## Problem
Go through the records and report each line in which the word "code" occurs.

## Data for this exercise

——————

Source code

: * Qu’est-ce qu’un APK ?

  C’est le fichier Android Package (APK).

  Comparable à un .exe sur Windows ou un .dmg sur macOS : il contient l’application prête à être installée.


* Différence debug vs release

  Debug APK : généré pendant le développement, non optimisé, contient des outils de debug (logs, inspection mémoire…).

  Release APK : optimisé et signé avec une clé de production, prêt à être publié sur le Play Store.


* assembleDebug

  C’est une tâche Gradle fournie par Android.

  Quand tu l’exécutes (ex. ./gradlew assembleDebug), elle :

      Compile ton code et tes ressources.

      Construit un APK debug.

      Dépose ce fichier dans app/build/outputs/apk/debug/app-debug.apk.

——————

## Written reply
Source code
      Compile ton code et tes ressources.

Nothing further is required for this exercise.